(Page text):

Thirdly, although the Mongolian dialog now lists Microsoft's "Mongolian Baiti" font, it does not list any of the several other third-party Unicode Mongolian fonts installed on my system. I suspect that the Mongolian bug has not been fixed at all, but the dialog has simply been hard-coded to show the "Mongolian Baiti" font. I have a sinking feeling about this. Let's take a look at Phags-pa, as I recently and belatedly updated my Phags-pa fonts to work under Windows 7+. Will they be listed?

Phags-pa Font Configuration Dialog in IE11 under Windows 7

Microsoft's "Microsoft PhagsPa" font is listed, but not my "BabelStone Phags-pa Book" or "BabelStone Phags-pa Tibetan" fonts.

As I thought, only Microsoft's Phags-pa font is listed. My Phags-pa fonts are not listed even though they set the appropriate Unicode Subset Bitfield bit and cover all Phags-pa characters. However, my "BabelStone Phags-pa Book" font is listed under Latin based and User Defined, so it is not getting entirely ignored by IE11, only ignored for the specific script that it is designed for use with.

After a little investigation, it becomes clear that none of the eighteen new IE11 font configuration dialogs (for Bopomofo, Buginese, Coptic, Deseret, Glagolitic, Gothic, Javanese, New Tai Lue, N'Ko, Ol Chiki, Old Italic, Old Turkic, Osmanya, Phags-pa, Sora Sompeng, Tai Le, Tifinagh, Vai) list any installed third-party fonts that cover the particular script. Furthermore, all eighteen dialogs only list a single font, even in the case of Bopomofo which is covered by more than ten Microsoft fonts in Windows 7, so no choice of font is possible. The inescapable conclusion is that the eighteen new font configuration dialogs in IE11 (and also the dialog for Mongolian) simply list a single hard-coded Microsoft font for each script (even if the listed font is not installed on the system), giving the user absolutely no choice whatsoever over font configuration for these scripts. In other words, the IE11 changes to font configuration are a facade thinly disguising a fake implementation. Who in Microsoft, I wonder, decided that a fake implementation that gives the user no choice (not even Hobson's choice as you cannot not select the proffered Microsoft font) was in any way better than not having the font configuration dialogs for these scripts?

So what initially looked like two steps forward turns out to have been an illusion, a cheap conjurer's trick, and in fact IE11 is not one iota better than IE6 was at allowing the user to configure what fonts to use for what scripts. Twelve years on and zero progress.

(Data listing):
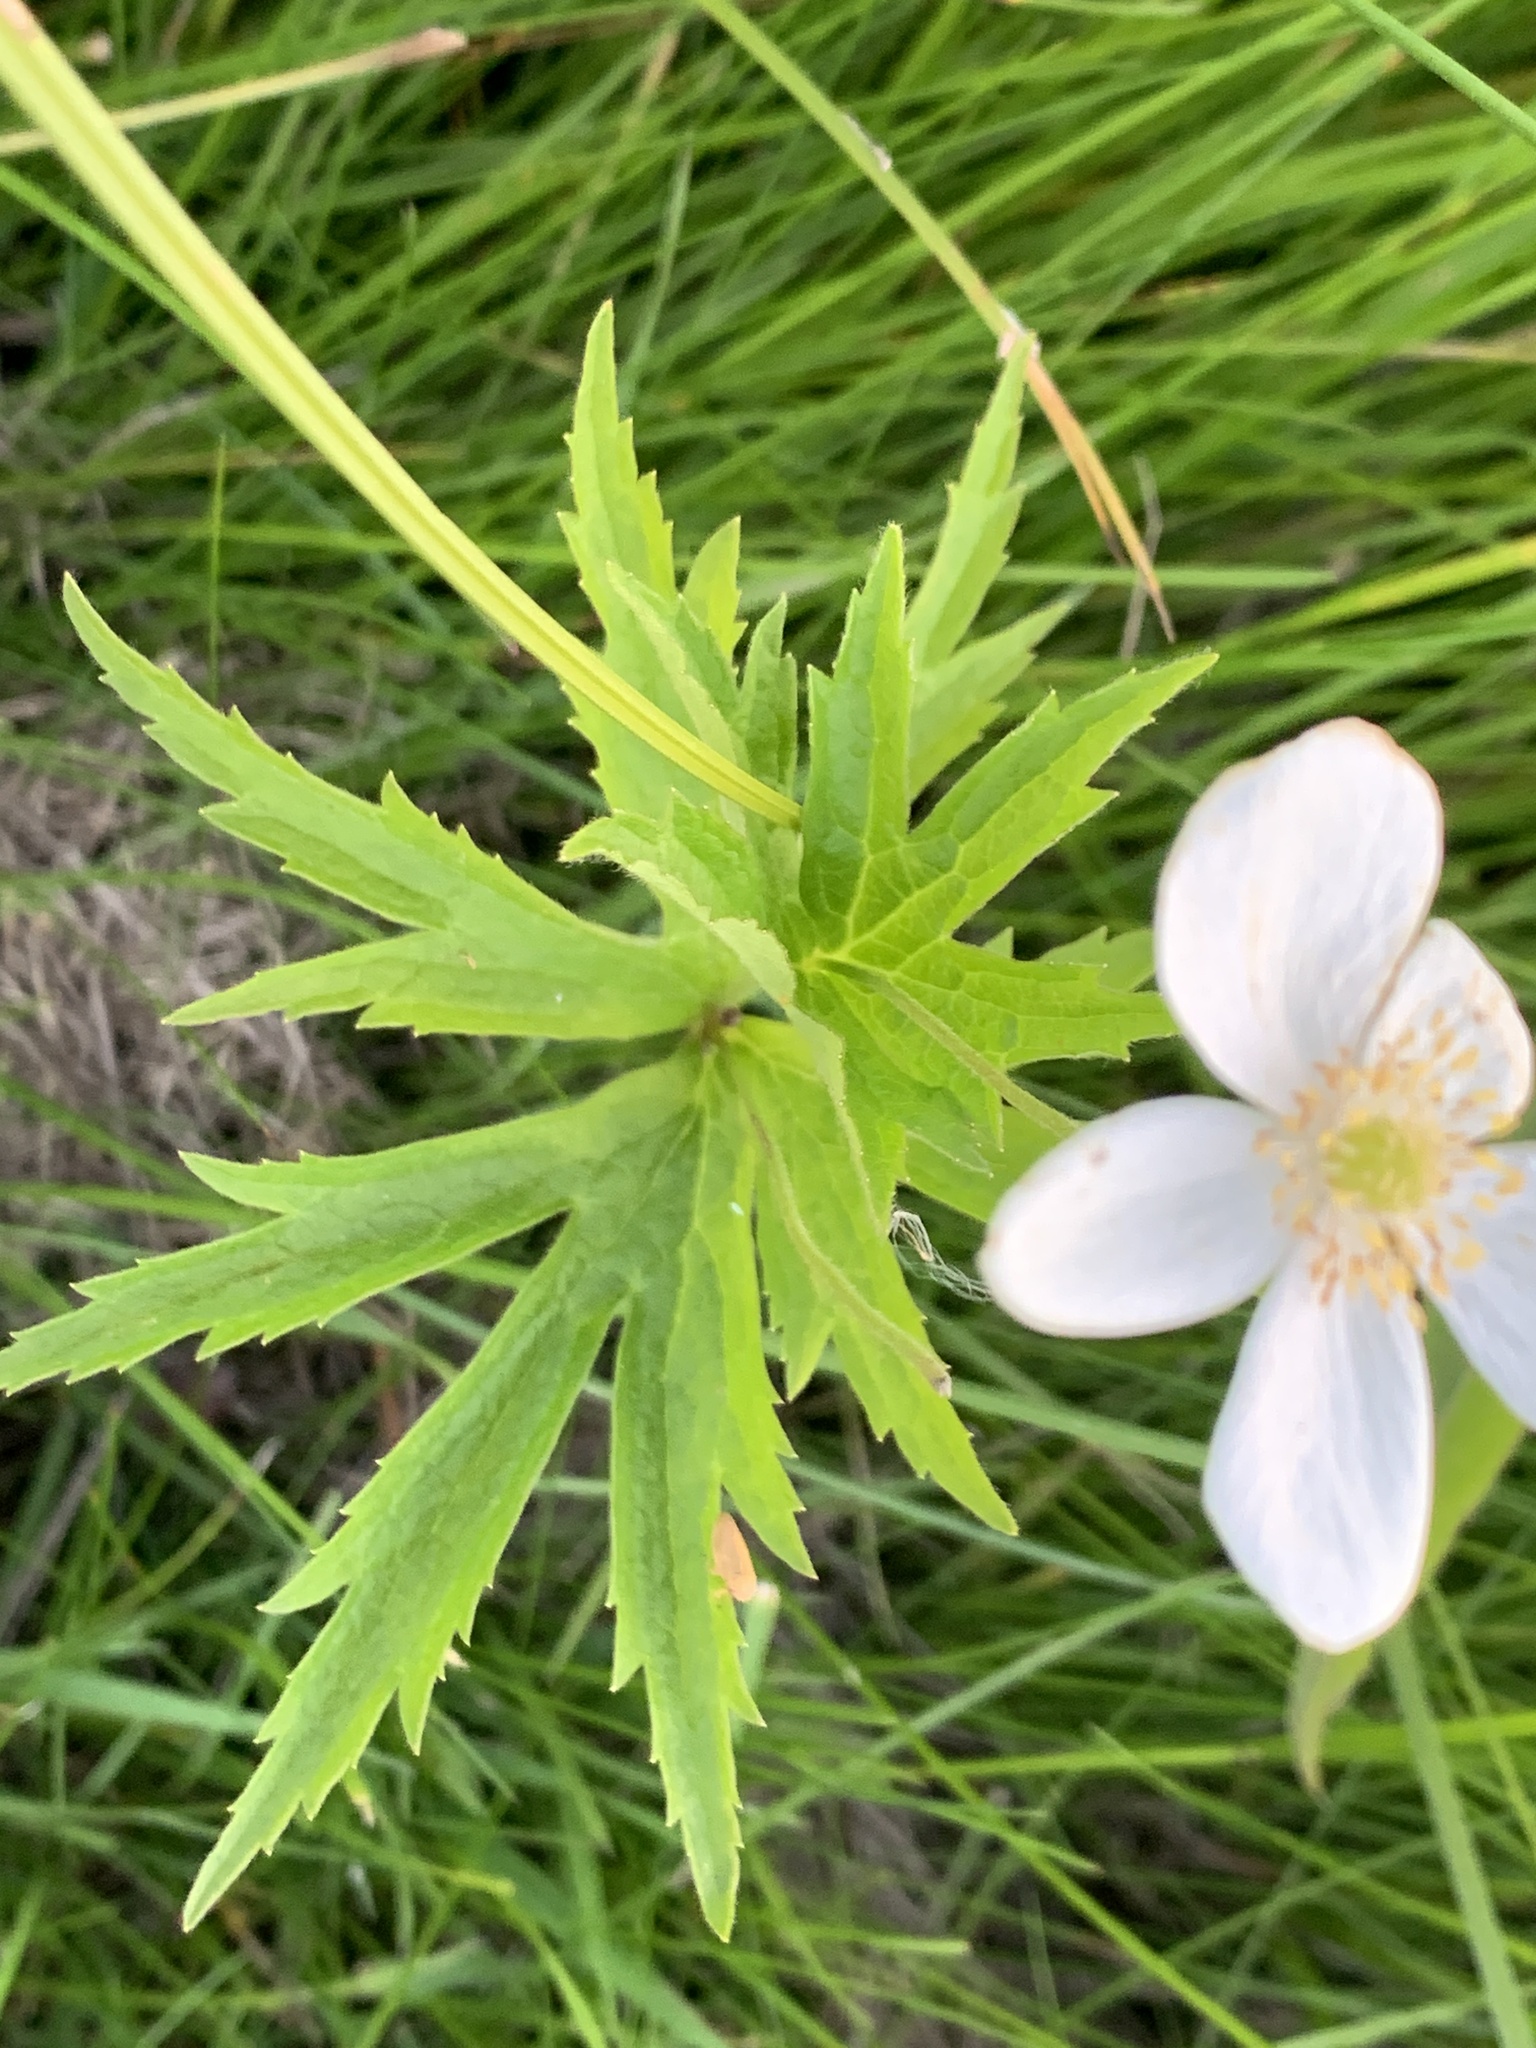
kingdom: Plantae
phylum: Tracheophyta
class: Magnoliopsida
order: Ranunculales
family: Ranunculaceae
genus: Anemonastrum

---

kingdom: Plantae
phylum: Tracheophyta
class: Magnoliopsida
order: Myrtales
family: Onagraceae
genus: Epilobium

(What you are asked to do):
Can you reproduce the passage of the IE11 font configuration text starting with "Thirdly, although the" and going on through "they be listed?"?

(Problem solution):
Thirdly, although the Mongolian dialog now lists Microsoft's "Mongolian Baiti" font, it does not list any of the several other third-party Unicode Mongolian fonts installed on my system. I suspect that the Mongolian bug has not been fixed at all, but the dialog has simply been hard-coded to show the "Mongolian Baiti" font. I have a sinking feeling about this. Let's take a look at Phags-pa, as I recently and belatedly updated my Phags-pa fonts to work under Windows 7+. Will they be listed?